A lot of early-game material has been nearly untouched for near a decade and RS gold shows. That combined with the massive amount of"dead material" makes runescape both overwhelming and unapealing to new runescape players. A complete reset will allow them to concentrate on bringing a strong beginner experience again and hopefully they will stay that way that is relevant.
"I also think there is a big opportunity for this sort of internet RPG -- I am trying to not say"MMORPG" since in people's heads, which creates an image that is not exactly what we want to construct. Modern action-RPGs or experiences as much motivated me, by shared worlds just like you see in games like Destiny. We are not doing a shooter, but the idea that have to fight your way through cluttered UI or you don't have to fret about what server you are on. You get the advantages of an MMO game but without all of hassle and the sophistication free. We are trying to adopt these and accessibility more contemporary concepts for big online games when creating this next-generation online RPG."

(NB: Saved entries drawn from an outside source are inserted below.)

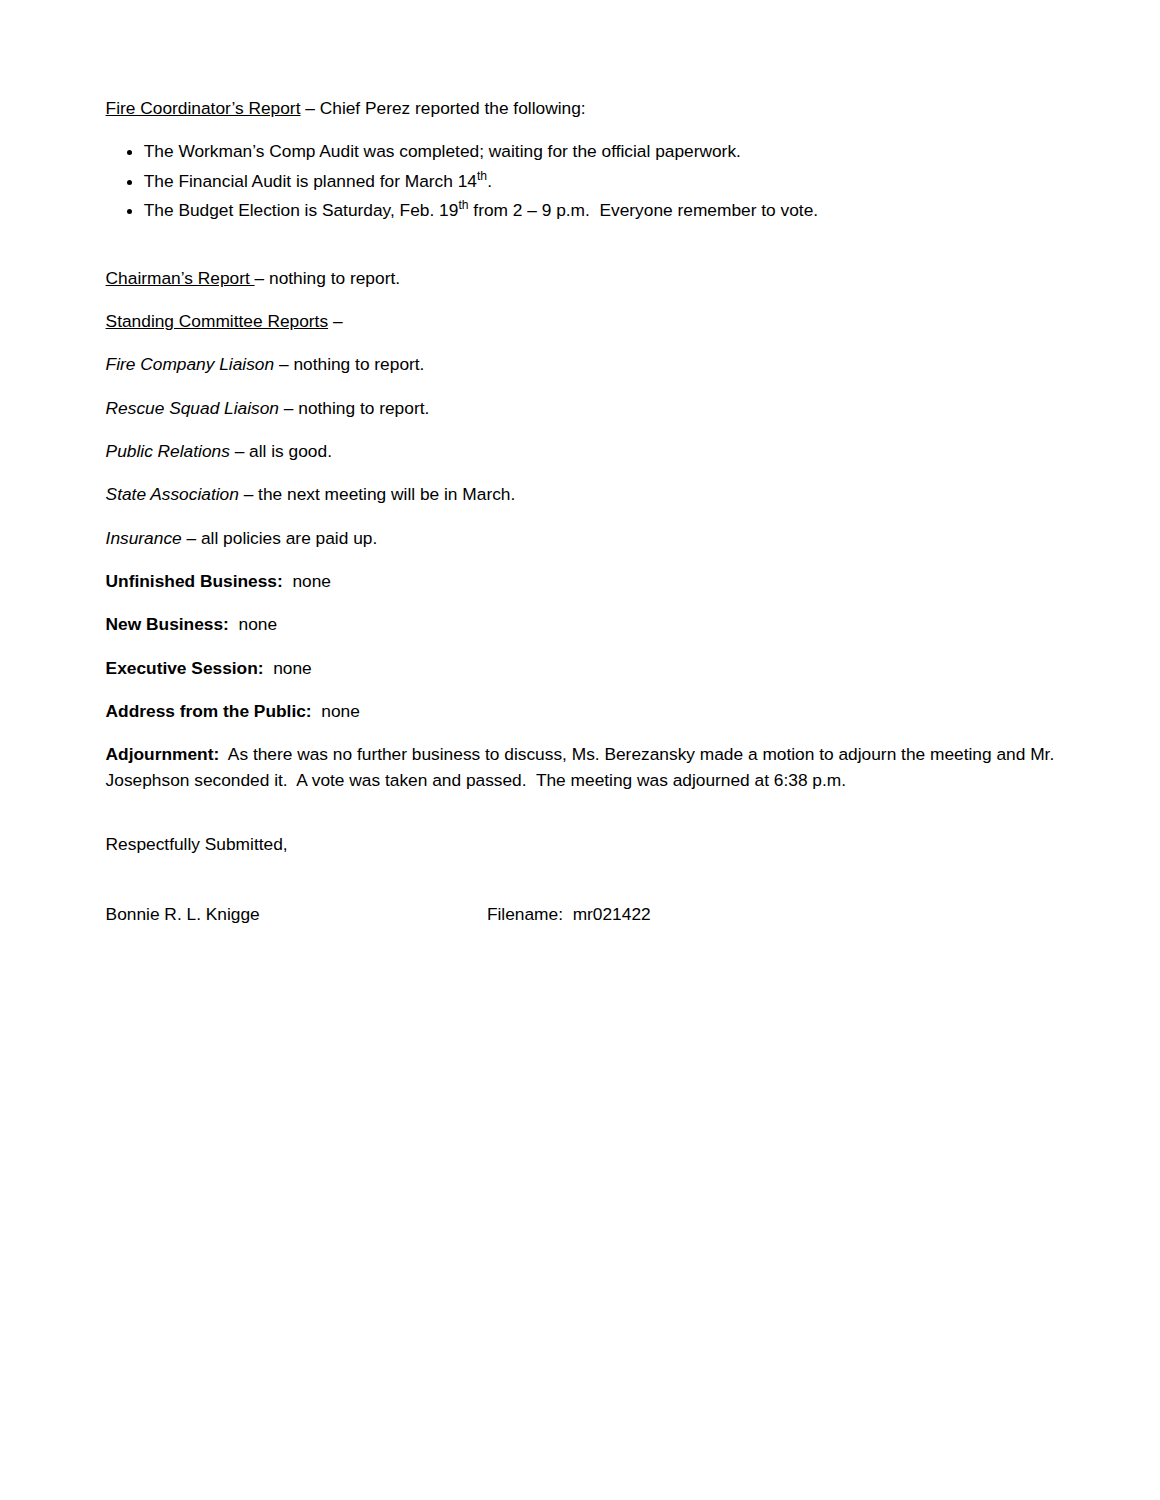Fire Coordinator’s Report – Chief Perez reported the following:
The Workman’s Comp Audit was completed; waiting for the official paperwork.
The Financial Audit is planned for March 14th.
The Budget Election is Saturday, Feb. 19th from 2 – 9 p.m. Everyone remember to vote.
Chairman’s Report – nothing to report.
Standing Committee Reports –
Fire Company Liaison – nothing to report.
Rescue Squad Liaison – nothing to report.
Public Relations – all is good.
State Association – the next meeting will be in March.
Insurance – all policies are paid up.
Unfinished Business: none
New Business: none
Executive Session: none
Address from the Public: none
Adjournment: As there was no further business to discuss, Ms. Berezansky made a motion to adjourn the meeting and Mr. Josephson seconded it. A vote was taken and passed. The meeting was adjourned at 6:38 p.m.
Respectfully Submitted,
Bonnie R. L. Knigge Filename: mr021422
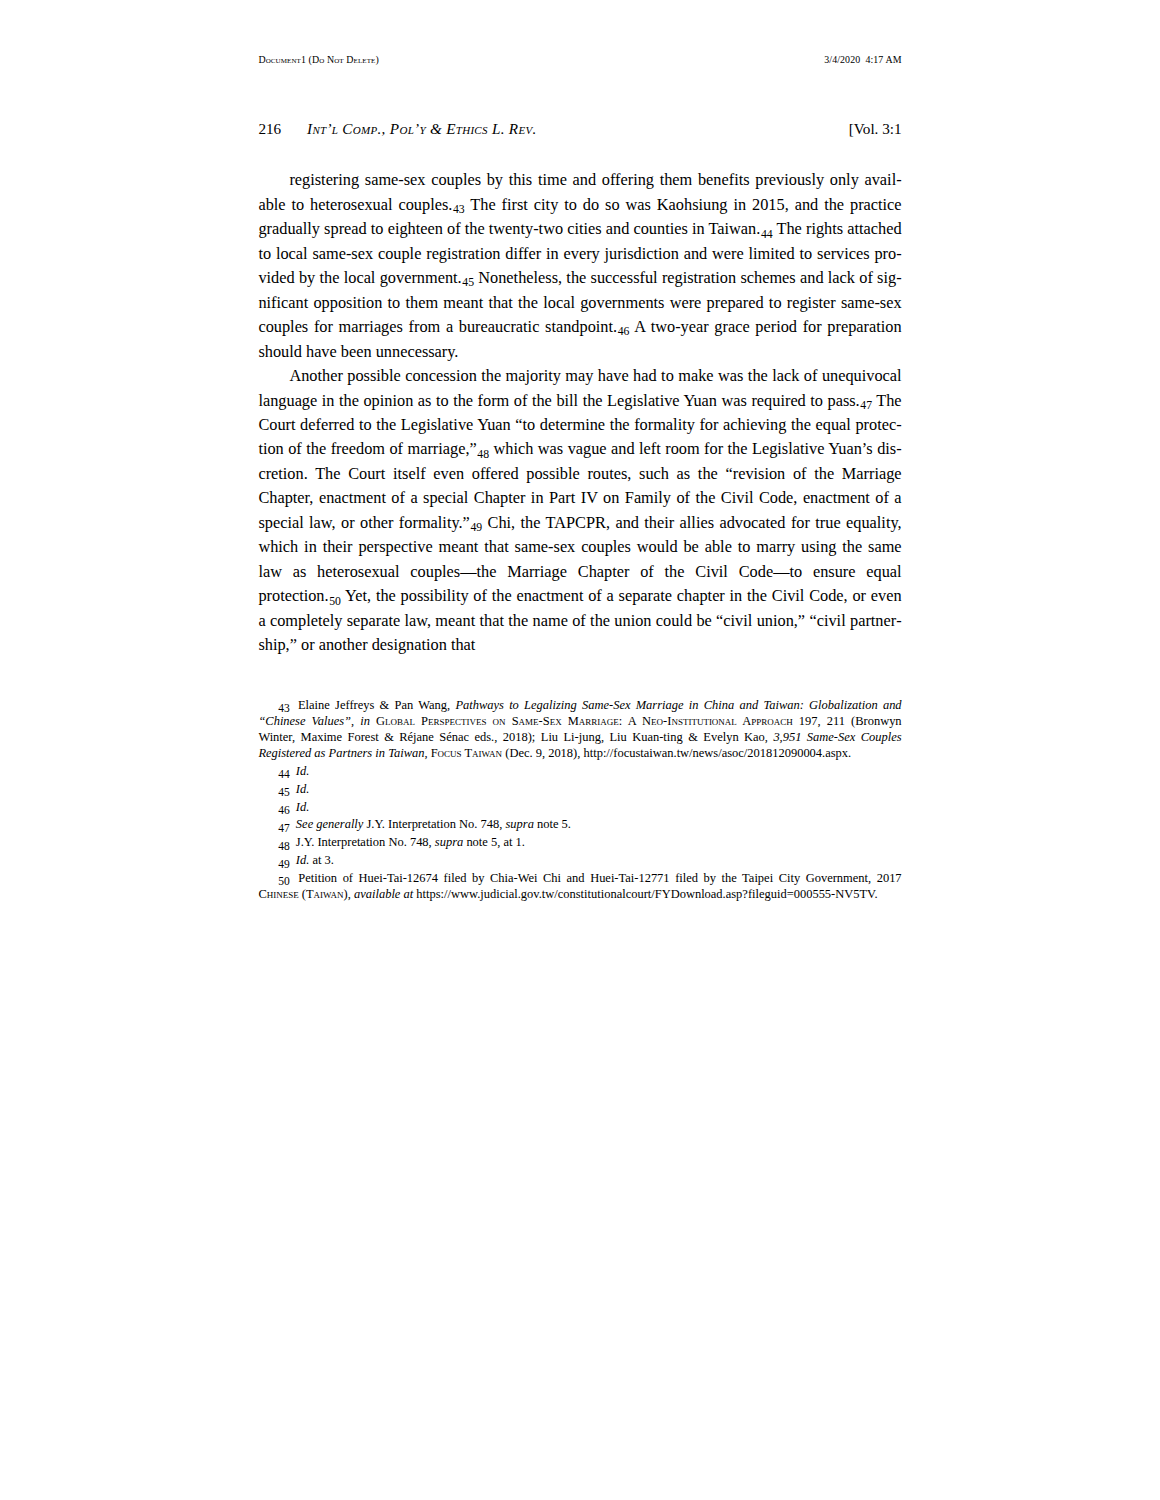Document1 (Do Not Delete) 3/4/2020 4:17 AM
216 Int’l Comp., Pol’y & Ethics L. Rev. [Vol. 3:1
registering same-sex couples by this time and offering them benefits previously only available to heterosexual couples.43 The first city to do so was Kaohsiung in 2015, and the practice gradually spread to eighteen of the twenty-two cities and counties in Taiwan.44 The rights attached to local same-sex couple registration differ in every jurisdiction and were limited to services provided by the local government.45 Nonetheless, the successful registration schemes and lack of significant opposition to them meant that the local governments were prepared to register same-sex couples for marriages from a bureaucratic standpoint.46 A two-year grace period for preparation should have been unnecessary.
Another possible concession the majority may have had to make was the lack of unequivocal language in the opinion as to the form of the bill the Legislative Yuan was required to pass.47 The Court deferred to the Legislative Yuan “to determine the formality for achieving the equal protection of the freedom of marriage,”48 which was vague and left room for the Legislative Yuan’s discretion. The Court itself even offered possible routes, such as the “revision of the Marriage Chapter, enactment of a special Chapter in Part IV on Family of the Civil Code, enactment of a special law, or other formality.”49 Chi, the TAPCPR, and their allies advocated for true equality, which in their perspective meant that same-sex couples would be able to marry using the same law as heterosexual couples—the Marriage Chapter of the Civil Code—to ensure equal protection.50 Yet, the possibility of the enactment of a separate chapter in the Civil Code, or even a completely separate law, meant that the name of the union could be “civil union,” “civil partnership,” or another designation that
43 Elaine Jeffreys & Pan Wang, Pathways to Legalizing Same-Sex Marriage in China and Taiwan: Globalization and “Chinese Values”, in Global Perspectives on Same-Sex Marriage: A Neo-Institutional Approach 197, 211 (Bronwyn Winter, Maxime Forest & Réjane Sénac eds., 2018); Liu Li-jung, Liu Kuan-ting & Evelyn Kao, 3,951 Same-Sex Couples Registered as Partners in Taiwan, Focus Taiwan (Dec. 9, 2018), http://focustaiwan.tw/news/asoc/201812090004.aspx.
44 Id.
45 Id.
46 Id.
47 See generally J.Y. Interpretation No. 748, supra note 5.
48 J.Y. Interpretation No. 748, supra note 5, at 1.
49 Id. at 3.
50 Petition of Huei-Tai-12674 filed by Chia-Wei Chi and Huei-Tai-12771 filed by the Taipei City Government, 2017 Chinese (Taiwan), available at https://www.judicial.gov.tw/constitutionalcourt/FYDownload.asp?fileguid=000555-NV5TV.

Not really. They hired lots of people that were new including Next Gen, of course, for the projects. The Headcounts of the whole OSRS team and RS3 content development group stay 25, and closer to 60. It isn't surprising Next Gen is a bigger job once the headcount of Jagex has grown toward 400 and the joint Runescape teams make up of just 20 percent of the organization's total workforce.That is the thing that makes whole thing more bs. 34m more than 1 year of RS3 and OSRS in growth cost? We don't even get updates, but development costs are same as AAA titles have? Let's say Jagex has 100 programmers for RS3 and OSRS (overstatement, but nevertheless ). Each have typical income of 40k a year (around that's right amount) - that is 4m only. Where did 30m go?
Business expenditures arent just salaries for workers, there is much more overhead than a salary for an employee. An employee in a software company (UK) costs hundreds of pounds every day, minimal. Development agencies typically charge anywhere from £50-£125 an hour for a single employee, to pay overhead and maintain profits. Theres office space, utilities, hardware for employees applications, as soon as you factor all that on your costs will be huge. I would imagine they have massive server running prices of cheap RuneScape gold for runescapes, probably tens of thousands or hundreds of thousands of pounds per month on cloud servers or information center costs, whatever they are running. That may not even be containing development environments that are internal and all the evaluation. You know nothing in case you think money goes on wages, about the way the company runs.